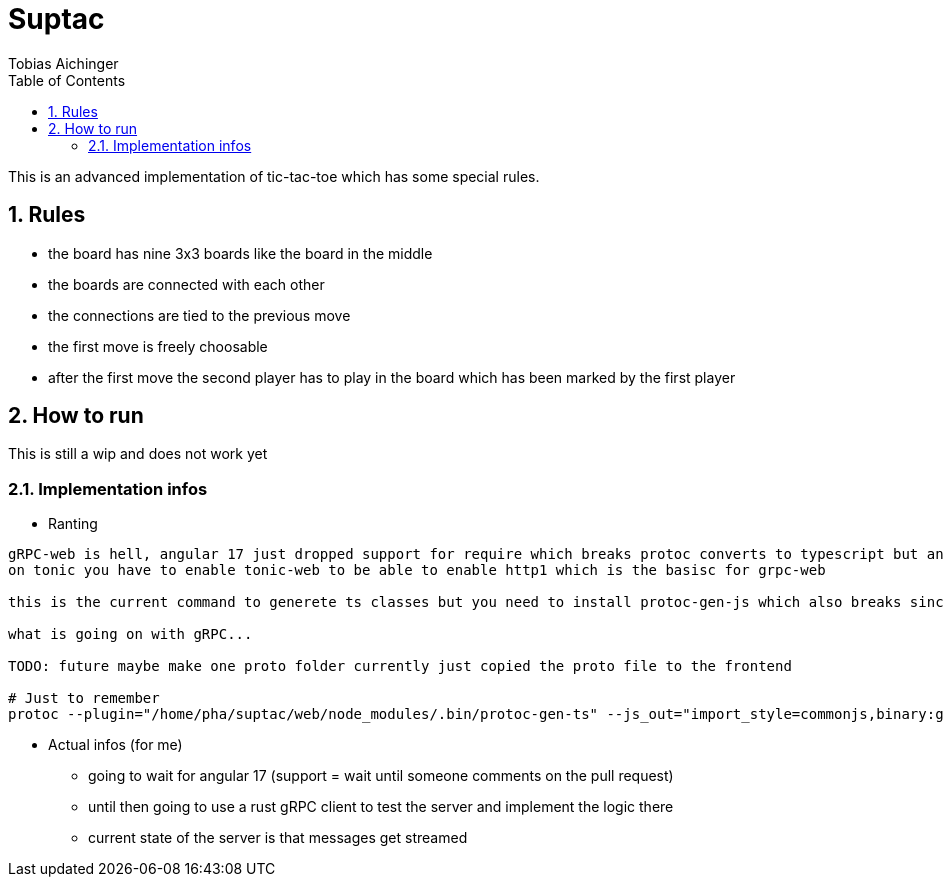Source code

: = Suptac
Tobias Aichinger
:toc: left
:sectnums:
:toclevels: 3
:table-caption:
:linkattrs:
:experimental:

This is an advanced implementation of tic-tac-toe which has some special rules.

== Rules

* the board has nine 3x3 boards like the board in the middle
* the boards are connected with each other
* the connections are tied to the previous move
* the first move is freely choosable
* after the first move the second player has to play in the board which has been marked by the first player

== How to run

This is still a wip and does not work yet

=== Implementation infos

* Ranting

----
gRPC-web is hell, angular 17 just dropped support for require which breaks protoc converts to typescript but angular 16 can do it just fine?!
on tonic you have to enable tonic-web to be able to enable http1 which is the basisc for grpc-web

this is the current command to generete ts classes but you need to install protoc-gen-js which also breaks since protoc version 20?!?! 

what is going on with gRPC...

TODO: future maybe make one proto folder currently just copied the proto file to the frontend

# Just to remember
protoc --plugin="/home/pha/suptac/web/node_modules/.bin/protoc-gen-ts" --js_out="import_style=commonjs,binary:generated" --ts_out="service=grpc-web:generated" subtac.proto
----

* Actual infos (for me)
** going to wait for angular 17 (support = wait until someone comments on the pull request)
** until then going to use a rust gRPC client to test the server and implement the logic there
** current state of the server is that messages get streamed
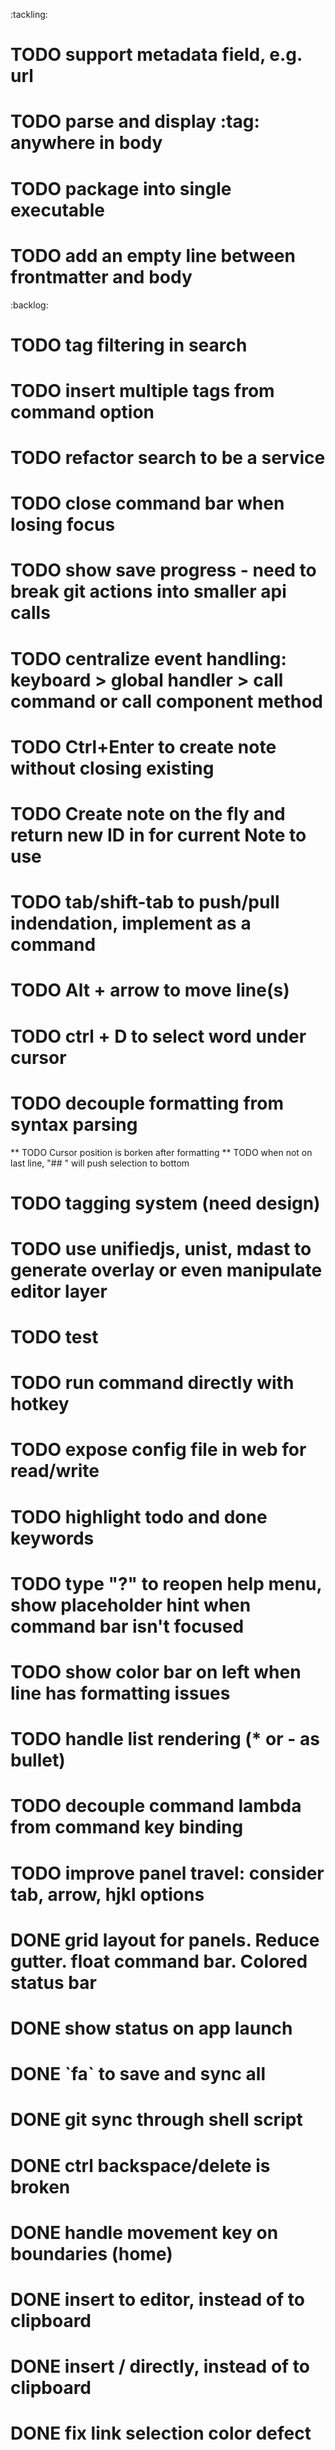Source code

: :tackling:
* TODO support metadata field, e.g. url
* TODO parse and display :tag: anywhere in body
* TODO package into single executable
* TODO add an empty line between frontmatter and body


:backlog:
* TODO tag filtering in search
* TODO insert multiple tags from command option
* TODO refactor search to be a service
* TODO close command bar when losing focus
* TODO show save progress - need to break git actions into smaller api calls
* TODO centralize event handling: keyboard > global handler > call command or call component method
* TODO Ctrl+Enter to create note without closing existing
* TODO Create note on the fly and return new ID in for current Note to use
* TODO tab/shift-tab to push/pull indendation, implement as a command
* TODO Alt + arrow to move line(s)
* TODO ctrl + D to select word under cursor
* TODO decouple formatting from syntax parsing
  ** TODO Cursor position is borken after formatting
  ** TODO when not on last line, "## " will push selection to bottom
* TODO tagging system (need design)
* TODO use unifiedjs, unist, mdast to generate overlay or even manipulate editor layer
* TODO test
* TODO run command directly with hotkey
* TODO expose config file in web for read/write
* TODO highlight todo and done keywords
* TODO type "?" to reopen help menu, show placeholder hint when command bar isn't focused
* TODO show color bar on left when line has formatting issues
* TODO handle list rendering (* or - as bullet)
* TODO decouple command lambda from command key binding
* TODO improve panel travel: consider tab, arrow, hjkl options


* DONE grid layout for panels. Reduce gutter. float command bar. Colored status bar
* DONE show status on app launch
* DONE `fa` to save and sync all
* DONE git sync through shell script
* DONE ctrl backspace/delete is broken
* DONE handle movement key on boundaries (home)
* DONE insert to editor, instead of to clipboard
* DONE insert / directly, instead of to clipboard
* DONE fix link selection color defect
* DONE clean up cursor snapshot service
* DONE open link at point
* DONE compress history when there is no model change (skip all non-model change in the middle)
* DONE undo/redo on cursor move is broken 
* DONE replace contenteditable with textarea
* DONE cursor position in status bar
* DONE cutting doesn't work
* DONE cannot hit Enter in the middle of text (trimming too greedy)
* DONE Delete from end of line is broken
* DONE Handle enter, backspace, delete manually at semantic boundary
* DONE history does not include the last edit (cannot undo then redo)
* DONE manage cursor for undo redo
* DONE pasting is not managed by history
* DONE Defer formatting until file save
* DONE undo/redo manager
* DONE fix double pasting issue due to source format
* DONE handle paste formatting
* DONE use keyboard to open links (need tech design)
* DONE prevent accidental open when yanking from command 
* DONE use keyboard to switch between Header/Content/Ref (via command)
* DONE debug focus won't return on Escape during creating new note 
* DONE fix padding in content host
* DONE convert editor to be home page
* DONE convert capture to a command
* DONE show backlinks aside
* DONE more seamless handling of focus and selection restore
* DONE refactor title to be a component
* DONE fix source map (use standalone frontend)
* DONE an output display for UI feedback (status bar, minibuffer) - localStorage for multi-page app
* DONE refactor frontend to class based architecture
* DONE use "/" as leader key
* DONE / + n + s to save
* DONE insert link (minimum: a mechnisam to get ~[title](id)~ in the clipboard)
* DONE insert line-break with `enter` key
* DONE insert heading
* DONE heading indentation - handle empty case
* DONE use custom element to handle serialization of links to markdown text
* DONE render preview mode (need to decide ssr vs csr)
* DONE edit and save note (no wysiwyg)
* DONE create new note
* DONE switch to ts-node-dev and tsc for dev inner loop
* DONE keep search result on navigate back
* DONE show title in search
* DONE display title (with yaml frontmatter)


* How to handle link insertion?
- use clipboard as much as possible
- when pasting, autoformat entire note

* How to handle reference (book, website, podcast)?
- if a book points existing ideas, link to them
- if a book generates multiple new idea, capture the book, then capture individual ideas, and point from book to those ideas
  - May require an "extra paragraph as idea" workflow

* * *

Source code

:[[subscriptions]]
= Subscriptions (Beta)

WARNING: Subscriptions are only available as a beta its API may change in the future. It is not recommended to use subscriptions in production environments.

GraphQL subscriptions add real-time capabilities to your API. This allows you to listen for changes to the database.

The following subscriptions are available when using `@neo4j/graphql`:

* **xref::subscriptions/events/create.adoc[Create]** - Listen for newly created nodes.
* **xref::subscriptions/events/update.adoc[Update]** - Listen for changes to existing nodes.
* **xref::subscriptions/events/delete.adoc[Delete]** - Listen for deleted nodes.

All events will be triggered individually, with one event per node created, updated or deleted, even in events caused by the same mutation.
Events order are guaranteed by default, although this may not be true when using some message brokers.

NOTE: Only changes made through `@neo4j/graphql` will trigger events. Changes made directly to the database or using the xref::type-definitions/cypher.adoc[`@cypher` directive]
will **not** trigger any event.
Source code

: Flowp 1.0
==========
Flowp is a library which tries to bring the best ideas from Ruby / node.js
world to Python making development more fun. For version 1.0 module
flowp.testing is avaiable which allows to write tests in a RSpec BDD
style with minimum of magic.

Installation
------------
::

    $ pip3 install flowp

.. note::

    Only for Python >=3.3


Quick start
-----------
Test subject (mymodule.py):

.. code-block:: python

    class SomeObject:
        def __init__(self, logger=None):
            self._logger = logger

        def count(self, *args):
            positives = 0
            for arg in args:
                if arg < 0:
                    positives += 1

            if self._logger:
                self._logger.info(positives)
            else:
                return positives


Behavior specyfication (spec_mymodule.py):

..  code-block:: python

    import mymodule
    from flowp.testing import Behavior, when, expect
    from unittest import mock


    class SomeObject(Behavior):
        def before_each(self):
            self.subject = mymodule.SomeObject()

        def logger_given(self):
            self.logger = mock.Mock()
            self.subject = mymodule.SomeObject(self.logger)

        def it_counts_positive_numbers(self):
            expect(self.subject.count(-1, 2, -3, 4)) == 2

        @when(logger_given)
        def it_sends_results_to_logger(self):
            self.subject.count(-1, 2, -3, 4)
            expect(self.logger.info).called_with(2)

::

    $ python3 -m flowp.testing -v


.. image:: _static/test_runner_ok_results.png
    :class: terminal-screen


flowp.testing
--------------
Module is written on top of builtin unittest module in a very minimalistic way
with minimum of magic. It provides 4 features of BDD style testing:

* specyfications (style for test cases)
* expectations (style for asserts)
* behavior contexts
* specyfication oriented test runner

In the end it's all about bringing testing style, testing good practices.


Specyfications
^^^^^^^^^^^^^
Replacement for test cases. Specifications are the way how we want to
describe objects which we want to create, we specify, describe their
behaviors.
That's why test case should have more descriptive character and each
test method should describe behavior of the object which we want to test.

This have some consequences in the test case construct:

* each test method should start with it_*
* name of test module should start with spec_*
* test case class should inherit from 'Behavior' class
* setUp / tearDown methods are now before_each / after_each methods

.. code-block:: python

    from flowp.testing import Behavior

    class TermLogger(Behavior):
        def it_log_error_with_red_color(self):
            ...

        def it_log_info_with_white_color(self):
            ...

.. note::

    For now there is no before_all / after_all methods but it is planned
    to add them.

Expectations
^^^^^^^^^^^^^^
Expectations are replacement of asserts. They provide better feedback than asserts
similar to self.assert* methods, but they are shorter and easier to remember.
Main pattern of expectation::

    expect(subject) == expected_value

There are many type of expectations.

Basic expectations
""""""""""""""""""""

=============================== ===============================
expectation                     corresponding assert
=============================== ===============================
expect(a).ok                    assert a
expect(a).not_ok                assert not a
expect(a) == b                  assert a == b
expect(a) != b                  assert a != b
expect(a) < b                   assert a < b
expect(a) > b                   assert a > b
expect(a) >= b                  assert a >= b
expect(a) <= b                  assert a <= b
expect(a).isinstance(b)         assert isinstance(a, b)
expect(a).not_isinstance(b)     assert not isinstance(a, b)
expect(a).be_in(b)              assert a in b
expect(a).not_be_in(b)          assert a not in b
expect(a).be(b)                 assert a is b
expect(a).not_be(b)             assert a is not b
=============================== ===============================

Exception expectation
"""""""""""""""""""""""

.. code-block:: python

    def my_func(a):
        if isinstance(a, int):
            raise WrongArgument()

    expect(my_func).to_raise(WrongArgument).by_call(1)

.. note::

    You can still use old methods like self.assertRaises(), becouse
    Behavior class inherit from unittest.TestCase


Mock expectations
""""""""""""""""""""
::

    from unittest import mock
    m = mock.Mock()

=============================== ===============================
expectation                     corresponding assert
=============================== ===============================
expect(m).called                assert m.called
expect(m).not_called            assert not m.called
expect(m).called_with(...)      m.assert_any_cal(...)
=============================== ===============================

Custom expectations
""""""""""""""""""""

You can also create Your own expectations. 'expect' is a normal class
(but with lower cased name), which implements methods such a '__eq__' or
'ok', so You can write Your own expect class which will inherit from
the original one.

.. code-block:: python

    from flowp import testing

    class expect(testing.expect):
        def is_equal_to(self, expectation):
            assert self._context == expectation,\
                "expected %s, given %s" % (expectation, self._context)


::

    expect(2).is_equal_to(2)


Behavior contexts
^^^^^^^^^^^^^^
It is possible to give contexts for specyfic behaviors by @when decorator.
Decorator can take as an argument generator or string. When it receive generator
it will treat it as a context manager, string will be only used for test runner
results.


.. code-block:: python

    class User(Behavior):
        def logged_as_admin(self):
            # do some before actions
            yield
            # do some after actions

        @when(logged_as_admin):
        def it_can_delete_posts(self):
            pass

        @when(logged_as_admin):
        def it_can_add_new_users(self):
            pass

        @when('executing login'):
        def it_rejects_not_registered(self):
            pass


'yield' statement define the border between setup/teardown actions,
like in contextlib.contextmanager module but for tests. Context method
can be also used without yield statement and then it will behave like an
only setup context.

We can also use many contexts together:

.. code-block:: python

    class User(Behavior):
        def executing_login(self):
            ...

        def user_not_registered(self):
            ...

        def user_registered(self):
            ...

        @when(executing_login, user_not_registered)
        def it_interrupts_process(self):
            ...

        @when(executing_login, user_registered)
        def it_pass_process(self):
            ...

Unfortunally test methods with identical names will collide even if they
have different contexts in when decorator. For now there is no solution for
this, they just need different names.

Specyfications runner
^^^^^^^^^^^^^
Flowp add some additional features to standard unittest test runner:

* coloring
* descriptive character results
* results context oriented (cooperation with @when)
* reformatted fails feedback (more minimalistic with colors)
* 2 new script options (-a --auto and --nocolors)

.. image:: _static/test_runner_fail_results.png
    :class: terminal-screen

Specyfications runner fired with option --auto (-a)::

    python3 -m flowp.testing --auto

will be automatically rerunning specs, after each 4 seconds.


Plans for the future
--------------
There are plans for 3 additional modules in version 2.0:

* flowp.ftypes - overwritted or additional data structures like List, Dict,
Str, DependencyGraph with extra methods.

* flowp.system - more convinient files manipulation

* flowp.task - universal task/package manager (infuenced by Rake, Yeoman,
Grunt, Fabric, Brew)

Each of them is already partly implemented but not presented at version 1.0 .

The problem
Take from the material above the lines running from the one with "for test cases)" through the one with "expect(subject) == expected_value", and repeat them exactly, with nothing else.

Answer to this problem
* specyfications (style for test cases)
* expectations (style for asserts)
* behavior contexts
* specyfication oriented test runner

In the end it's all about bringing testing style, testing good practices.


Specyfications
^^^^^^^^^^^^^
Replacement for test cases. Specifications are the way how we want to
describe objects which we want to create, we specify, describe their
behaviors.
That's why test case should have more descriptive character and each
test method should describe behavior of the object which we want to test.

This have some consequences in the test case construct:

* each test method should start with it_*
* name of test module should start with spec_*
* test case class should inherit from 'Behavior' class
* setUp / tearDown methods are now before_each / after_each methods

.. code-block:: python

    from flowp.testing import Behavior

    class TermLogger(Behavior):
        def it_log_error_with_red_color(self):
            ...

        def it_log_info_with_white_color(self):
            ...

.. note::

    For now there is no before_all / after_all methods but it is planned
    to add them.

Expectations
^^^^^^^^^^^^^^
Expectations are replacement of asserts. They provide better feedback than asserts
similar to self.assert* methods, but they are shorter and easier to remember.
Main pattern of expectation::

    expect(subject) == expected_value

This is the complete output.